Gallstones blocking the bile ducts or severe inflammation of the gallbladder caused by gallstones may require urgent care. Treatment for serious attacks includes hospitalization, administration of intravenous fluids and electrolytes, and antibiotics. If the diagnosis is inflammation of the bladder and the risk of surgery is small, the gallbladder may be removed within the next day or so. Gallstones blocking the bile duct may be removed with ERCP with or without subsequent removal of the gallbladder to reduce the risk of recurrence.
Maintaining a healthy body weight, avoiding foods high in fat or sugar, having a diet rich in fruits, vegetables, and fiber, exercising regularly, and avoiding crash diets will help reduce the risk of developing gallstones.
Your doctor is the best source of information on the drug treatment choices available to you.
Most gallstones do not require treatment. Many gallstones are detected when a person is being examined for some other purpose. In most of these cases, the physician will probably recommend taking a “wait-and-see” approach as long as the gallstones are not causing any symptoms.
Lithotripsy, or sonic shock wave therapy, may be used to break up gallstones. This process uses high-frequency sound waves to break gallstones into smaller pieces, followed by drug therapy to dissolve the remaining fragments. Because the treatment is limited primarily to small gallstones, and because it does not prevent their recurrence, lithotripsy is not commonly used.
Injection of methyl tert-butyl ether (MTBE) may be used to dissolve cholesterol gallstones. In this process, MTBE is injected directly into the gallbladder through a catheter to dissolve gallstones. It is not widely available, and is used primarily when surgery is not an option. As with lithotripsy, MTBE does not prevent gallstones from coming back.
The most common treatment for gallstones that cause recurrent attacks is surgical removal of the gallbladder. In the past, gallbladders were removed primarily through a relatively large open incision in the abdomen wall. In 1990, a surgical procedure called laparoscopy was introduced, and now the vast majority of gallbladders are removed this way. In a laparoscopy, the gallbladder is removed through small flexible tubes inserted through small incisions in the abdomen. Laparoscopic removal generally has fewer complications and shorter healing times. Overnight hospitalization may not be required, and complete recovery may occur within a week. Laparoscopic removal may not be an option when extensive scar tissue from previous abdominal operations is present.

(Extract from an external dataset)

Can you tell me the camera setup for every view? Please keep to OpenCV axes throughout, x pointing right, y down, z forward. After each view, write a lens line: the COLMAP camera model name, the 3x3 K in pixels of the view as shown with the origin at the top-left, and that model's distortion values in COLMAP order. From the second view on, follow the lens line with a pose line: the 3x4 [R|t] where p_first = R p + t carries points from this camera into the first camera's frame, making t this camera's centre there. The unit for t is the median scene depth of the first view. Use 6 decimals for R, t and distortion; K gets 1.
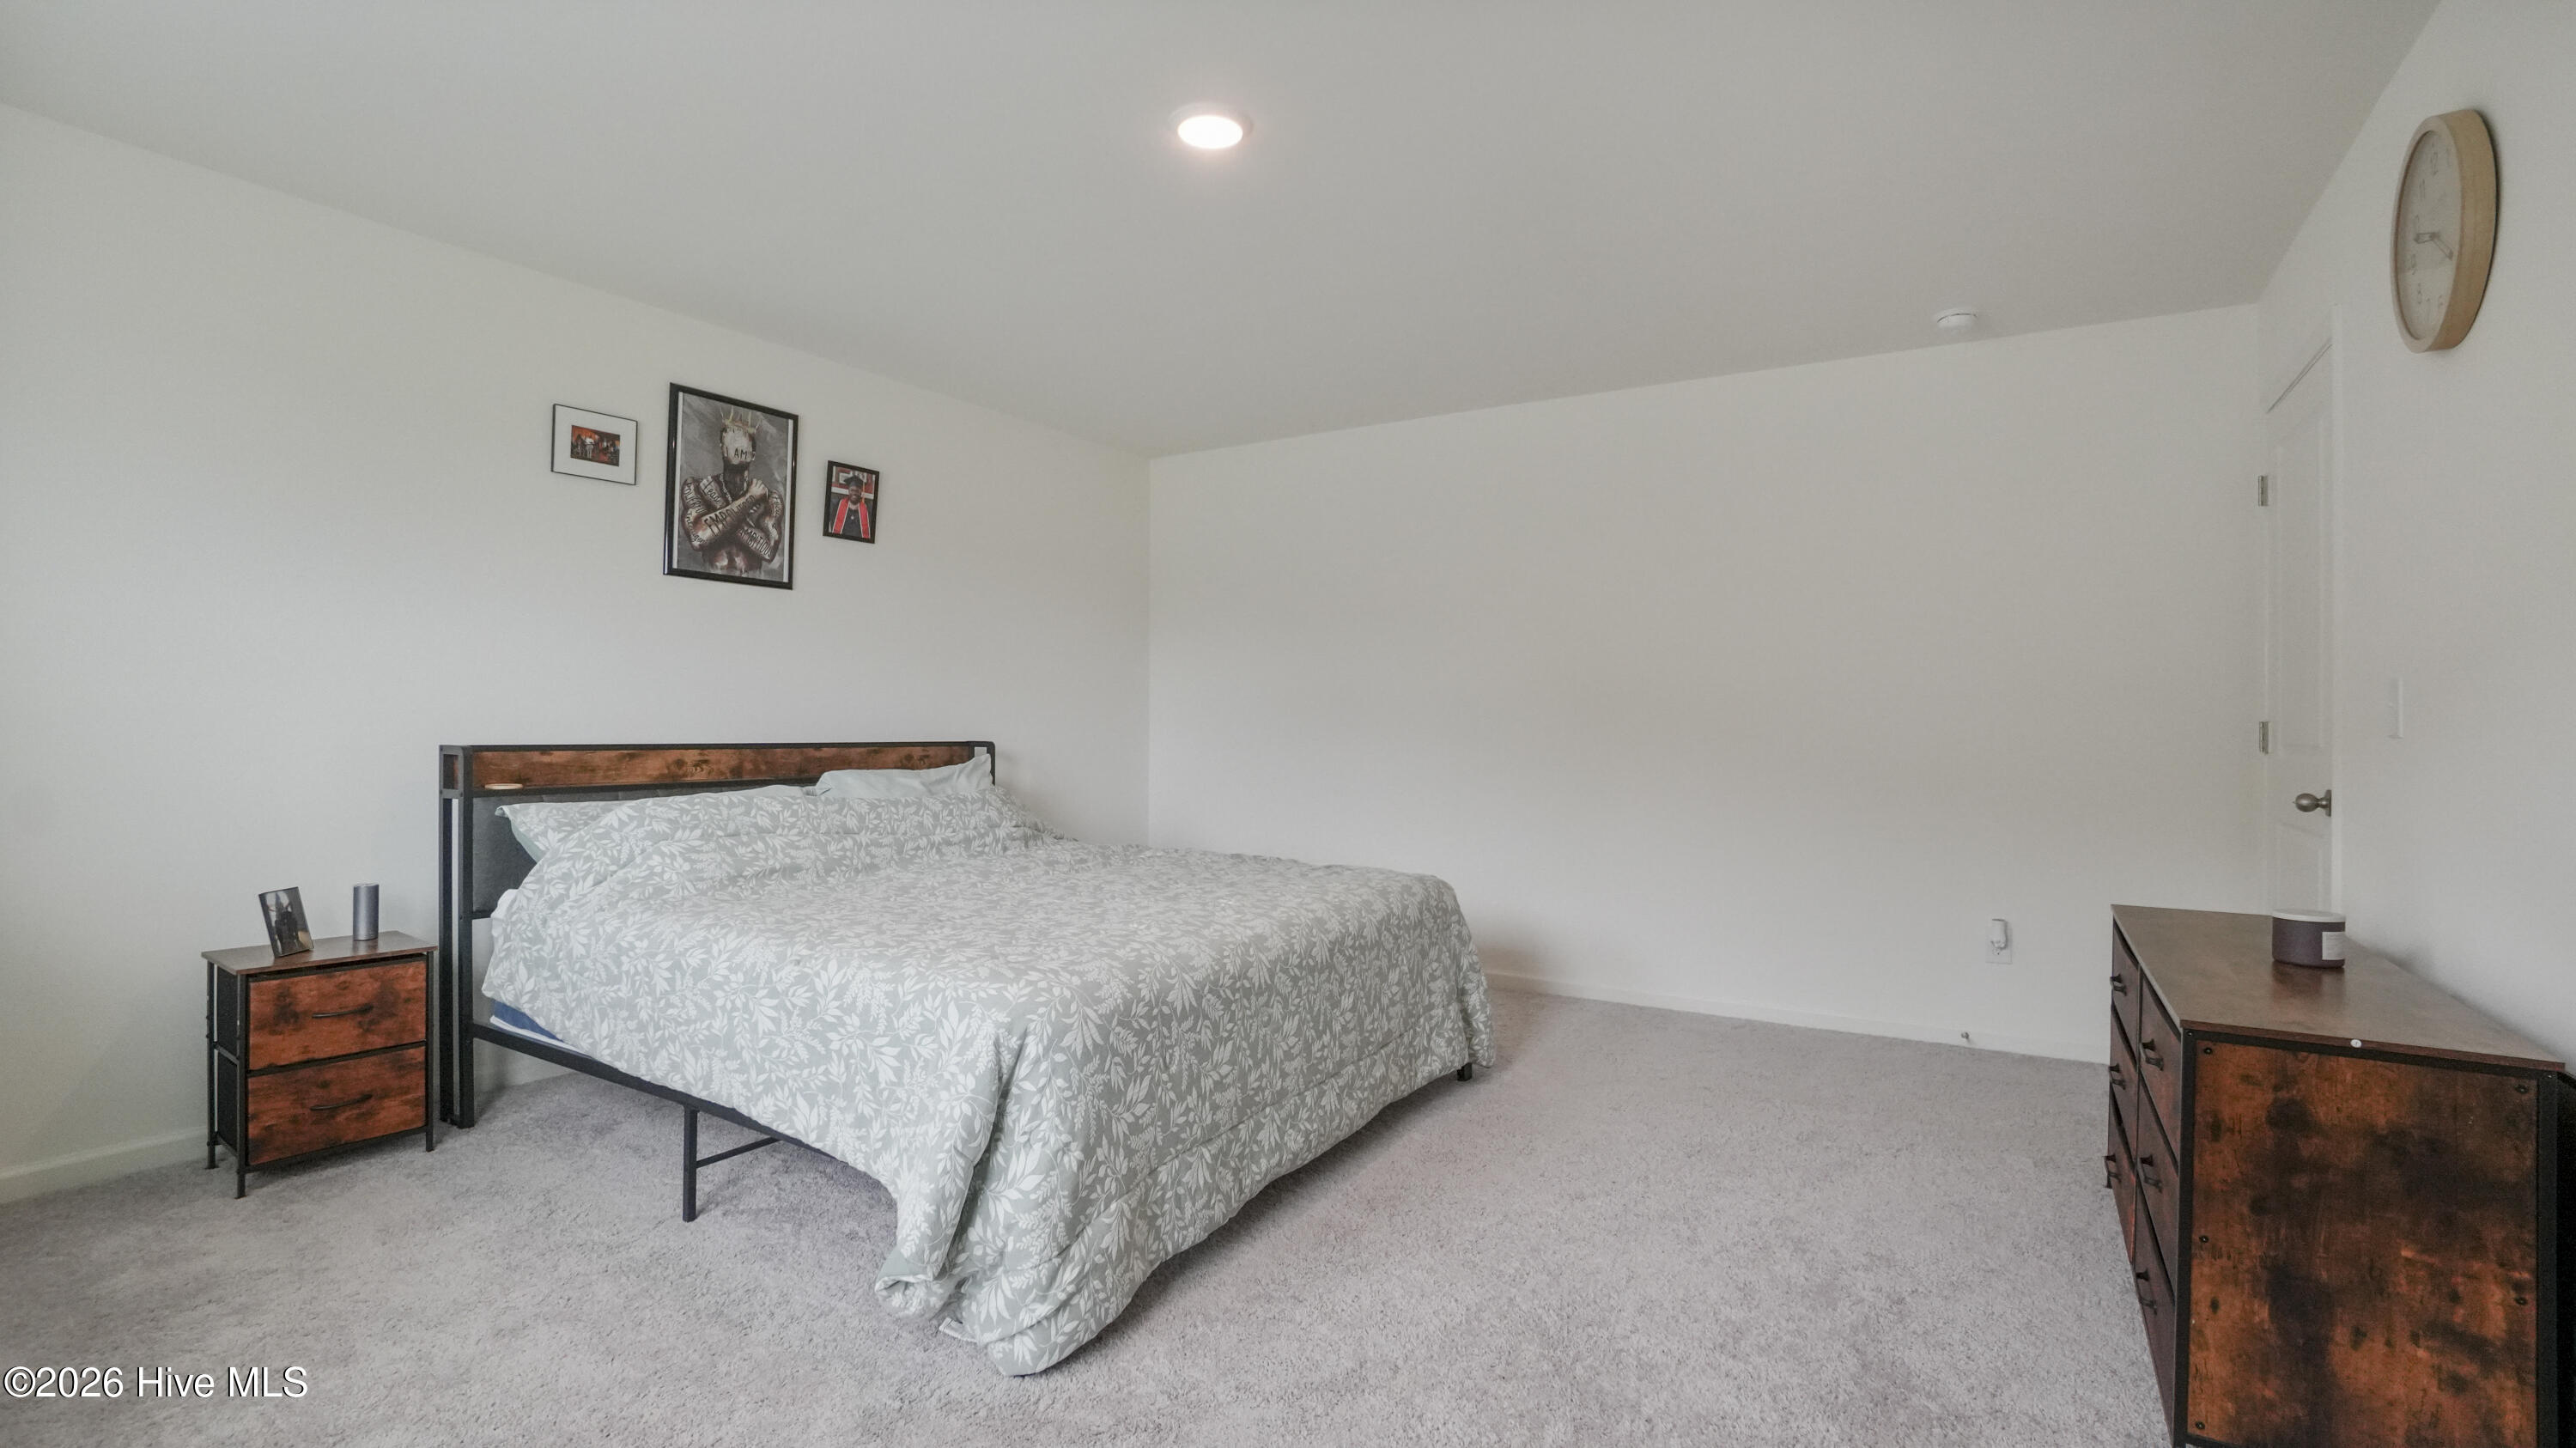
lens RADIAL K [[1133.5, 0, 1266.2], [0, 1133.5, 732.9], [0, 0, 1]] dist [-0.031858, -0.000111]
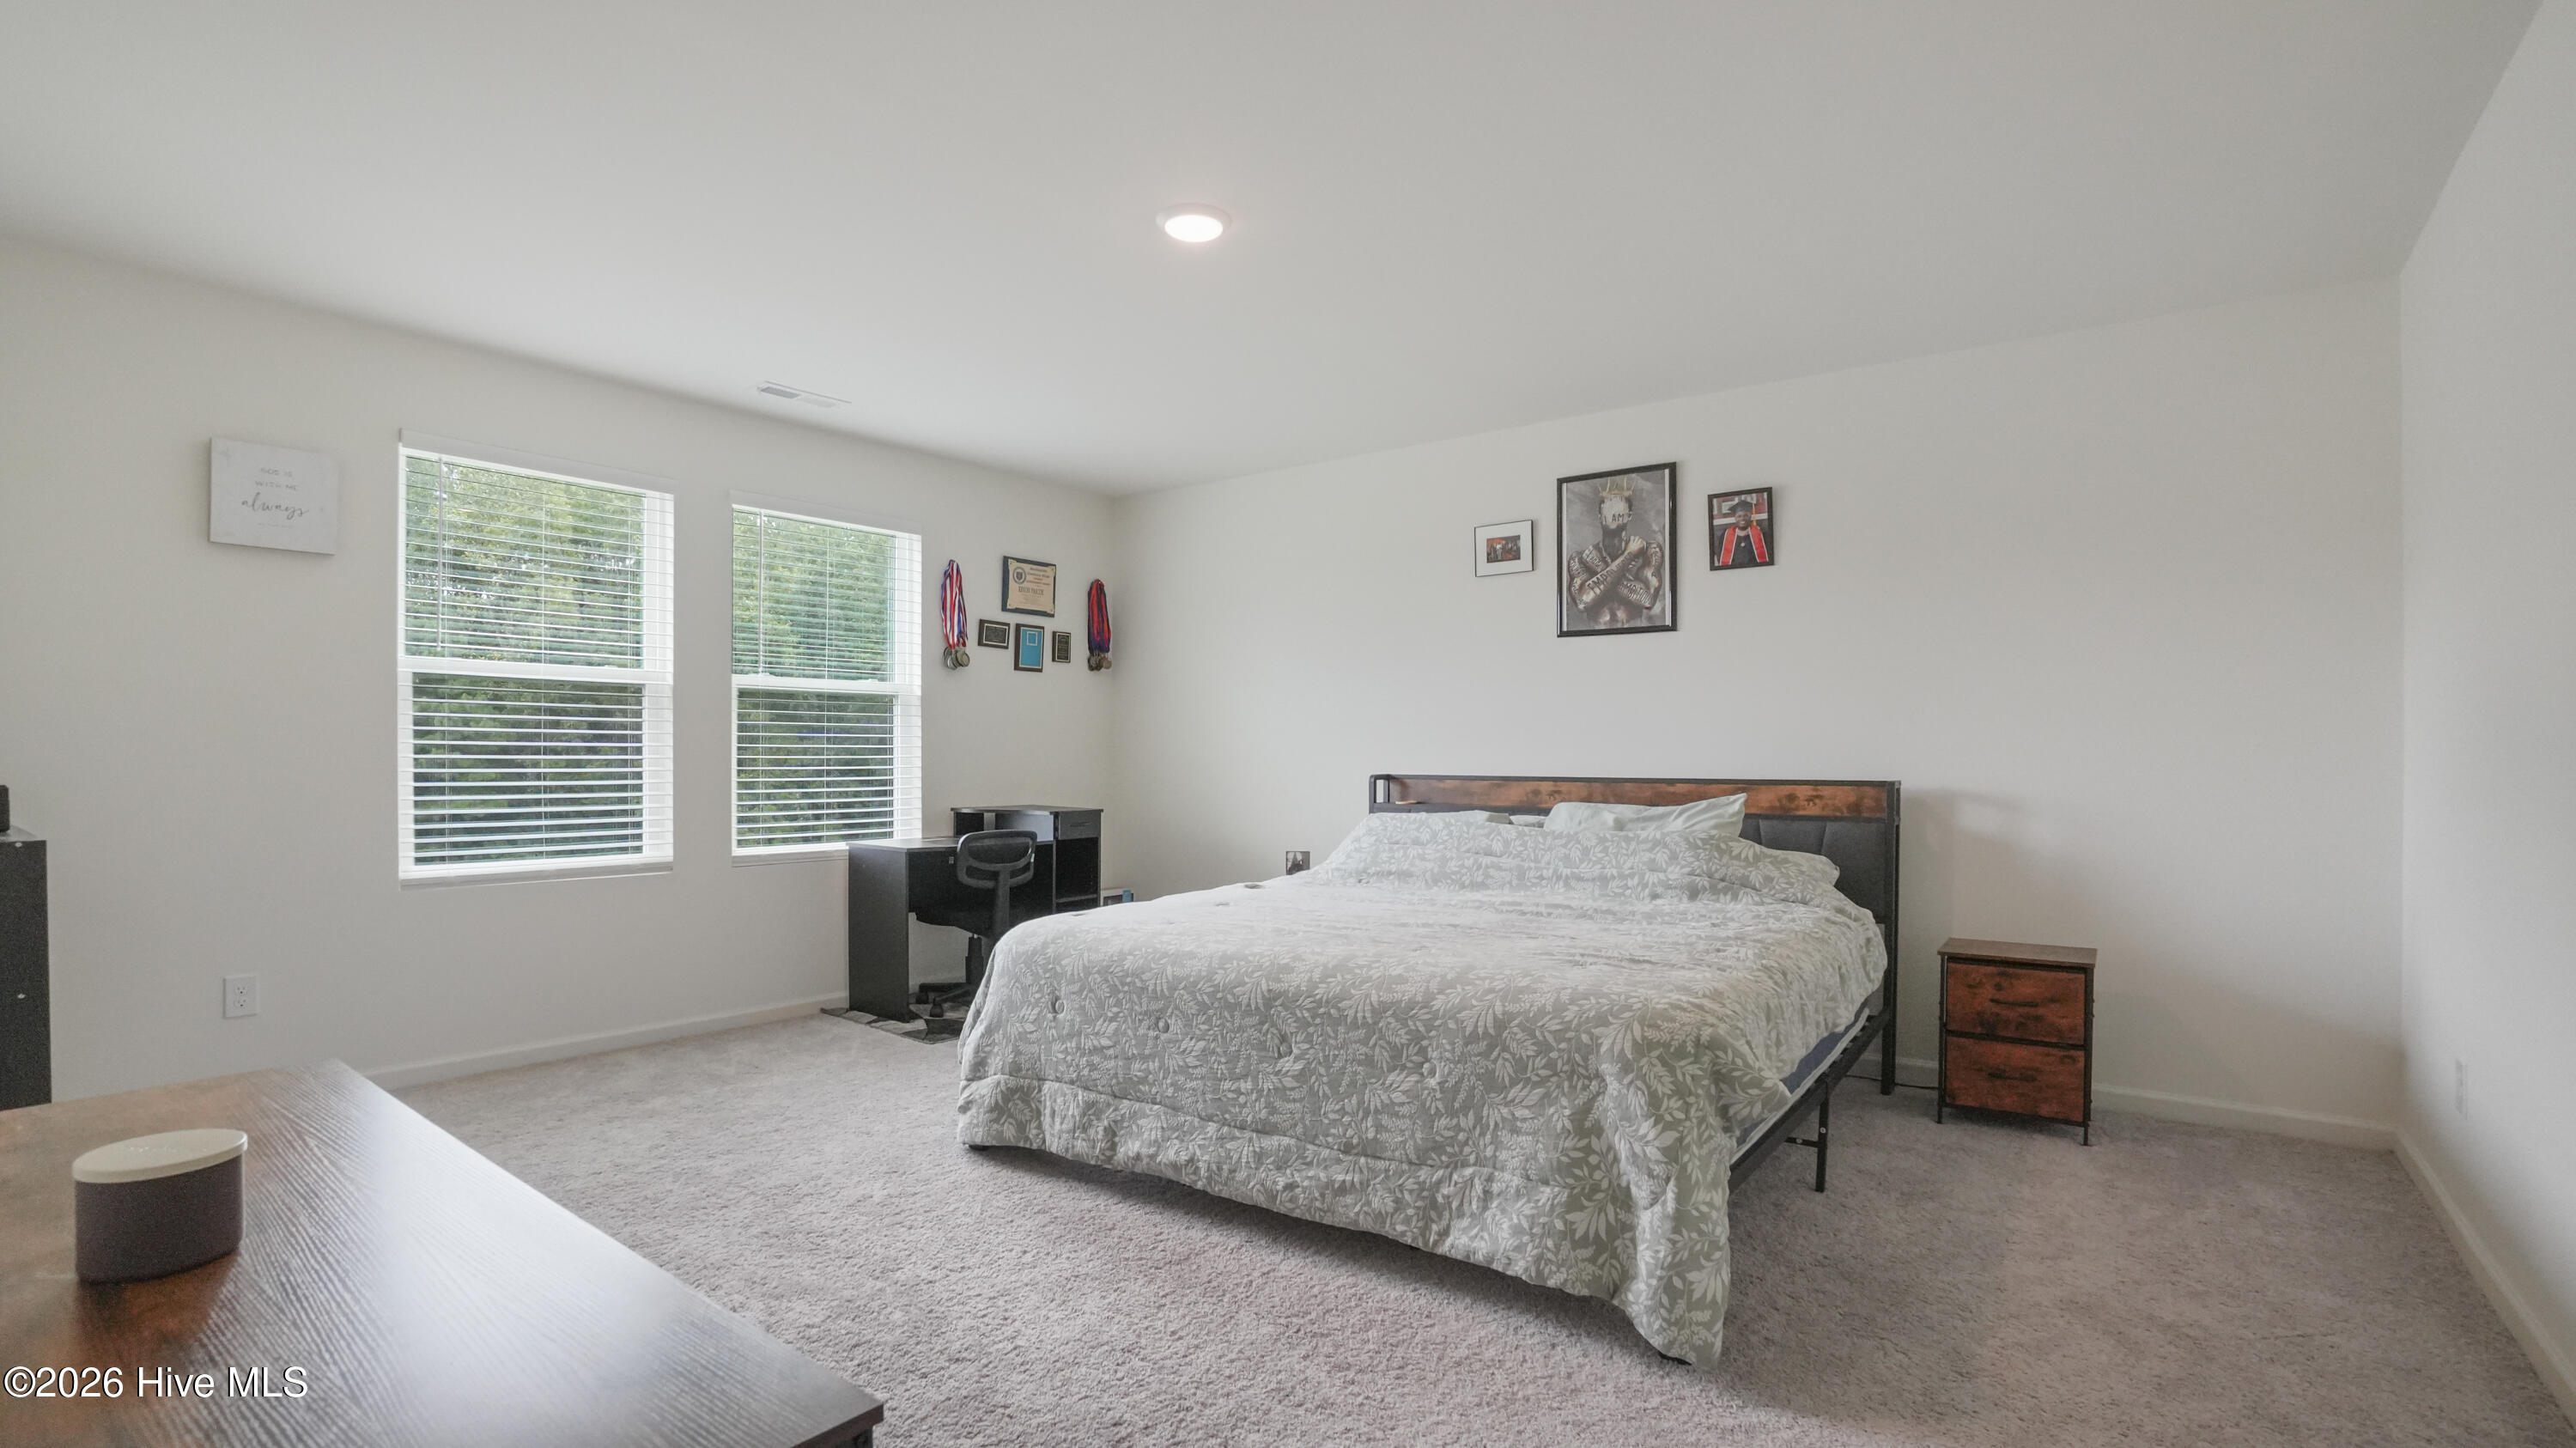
lens RADIAL K [[1175.3, 0, 1281.8], [0, 1175.3, 747.3], [0, 0, 1]] dist [-0.021748, 0.002653]
pose [[-0.059455, -0.011461, -0.998165, 0.717190], [-0.008050, 0.999907, -0.011002, -0.004956], [0.998199, 0.007382, -0.059541, 0.741576]]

If difficulties are encountered during the laparoscopic procedure, an open operation may be necessary.
Gallstones blocking the bile ducts may be removed using ERCP with or without surgical removal of the gallbladder. In people over the age of 60, ERCP without gallbladder removal is usually the treatment of choice, because recurrence of gallstones in the bile ducts occurs infrequently. Younger patients with gallstones in the bile duct have a higher risk of recurrence, so removing the gallbladder is usually recommended.
Although you may have gallstones, your abdominal symptoms may not always be related to them. In case of any unusual symptoms or alarm symptoms such as fever, yellowing of the skin and eyes (jaundice), clay-colored stools, or coffee-colored urine, contact your doctor or check with the medical emergency room.
Removing the gallbladder usually cures gallstone disease. However, in a small percentage of cases, gallstones may recur in the bile ducts even after the gallbladder has been removed. When gallstones are removed from the bile duct without removing the gallbladder, gallstones may also recur.
Removing the gallbladder may change the consistency of your bowel movements. Although removing the gallbladder does not affect a person's ability to digest food, it may increase your number of bowel movements and decrease their firmness. In most cases, these symptoms eventually improve over time.